▶ _Task goal_: Output exactly the lines from the first line of the records below through the line containing "Thus, while modern", both included, leaving out any pictures.

▶ _Provided records_:
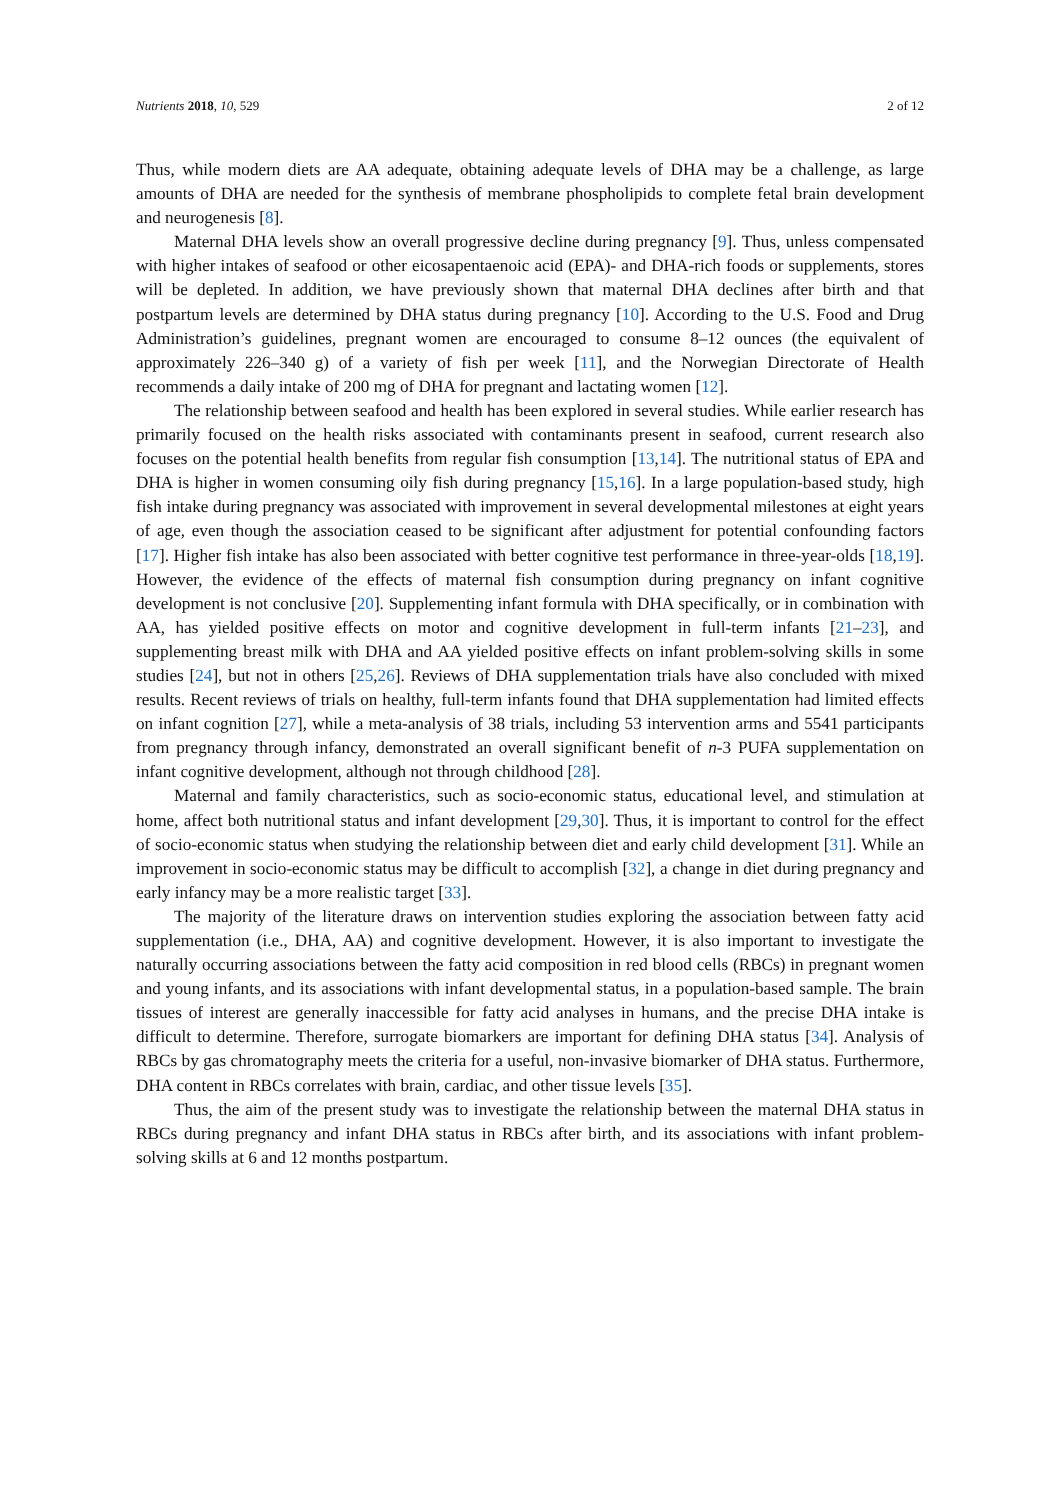Nutrients 2018, 10, 529 2 of 12
Thus, while modern diets are AA adequate, obtaining adequate levels of DHA may be a challenge, as large amounts of DHA are needed for the synthesis of membrane phospholipids to complete fetal brain development and neurogenesis [8].
Maternal DHA levels show an overall progressive decline during pregnancy [9]. Thus, unless compensated with higher intakes of seafood or other eicosapentaenoic acid (EPA)- and DHA-rich foods or supplements, stores will be depleted. In addition, we have previously shown that maternal DHA declines after birth and that postpartum levels are determined by DHA status during pregnancy [10]. According to the U.S. Food and Drug Administration’s guidelines, pregnant women are encouraged to consume 8–12 ounces (the equivalent of approximately 226–340 g) of a variety of fish per week [11], and the Norwegian Directorate of Health recommends a daily intake of 200 mg of DHA for pregnant and lactating women [12].
The relationship between seafood and health has been explored in several studies. While earlier research has primarily focused on the health risks associated with contaminants present in seafood, current research also focuses on the potential health benefits from regular fish consumption [13,14]. The nutritional status of EPA and DHA is higher in women consuming oily fish during pregnancy [15,16]. In a large population-based study, high fish intake during pregnancy was associated with improvement in several developmental milestones at eight years of age, even though the association ceased to be significant after adjustment for potential confounding factors [17]. Higher fish intake has also been associated with better cognitive test performance in three-year-olds [18,19]. However, the evidence of the effects of maternal fish consumption during pregnancy on infant cognitive development is not conclusive [20]. Supplementing infant formula with DHA specifically, or in combination with AA, has yielded positive effects on motor and cognitive development in full-term infants [21–23], and supplementing breast milk with DHA and AA yielded positive effects on infant problem-solving skills in some studies [24], but not in others [25,26]. Reviews of DHA supplementation trials have also concluded with mixed results. Recent reviews of trials on healthy, full-term infants found that DHA supplementation had limited effects on infant cognition [27], while a meta-analysis of 38 trials, including 53 intervention arms and 5541 participants from pregnancy through infancy, demonstrated an overall significant benefit of n-3 PUFA supplementation on infant cognitive development, although not through childhood [28].
Maternal and family characteristics, such as socio-economic status, educational level, and stimulation at home, affect both nutritional status and infant development [29,30]. Thus, it is important to control for the effect of socio-economic status when studying the relationship between diet and early child development [31]. While an improvement in socio-economic status may be difficult to accomplish [32], a change in diet during pregnancy and early infancy may be a more realistic target [33].
The majority of the literature draws on intervention studies exploring the association between fatty acid supplementation (i.e., DHA, AA) and cognitive development. However, it is also important to investigate the naturally occurring associations between the fatty acid composition in red blood cells (RBCs) in pregnant women and young infants, and its associations with infant developmental status, in a population-based sample. The brain tissues of interest are generally inaccessible for fatty acid analyses in humans, and the precise DHA intake is difficult to determine. Therefore, surrogate biomarkers are important for defining DHA status [34]. Analysis of RBCs by gas chromatography meets the criteria for a useful, non-invasive biomarker of DHA status. Furthermore, DHA content in RBCs correlates with brain, cardiac, and other tissue levels [35].
Thus, the aim of the present study was to investigate the relationship between the maternal DHA status in RBCs during pregnancy and infant DHA status in RBCs after birth, and its associations with infant problem-solving skills at 6 and 12 months postpartum.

▶ _Output below_:
Nutrients 2018, 10, 529 2 of 12
Thus, while modern diets are AA adequate, obtaining adequate levels of DHA may be a challenge, as large amounts of DHA are needed for the synthesis of membrane phospholipids to complete fetal brain development and neurogenesis [8].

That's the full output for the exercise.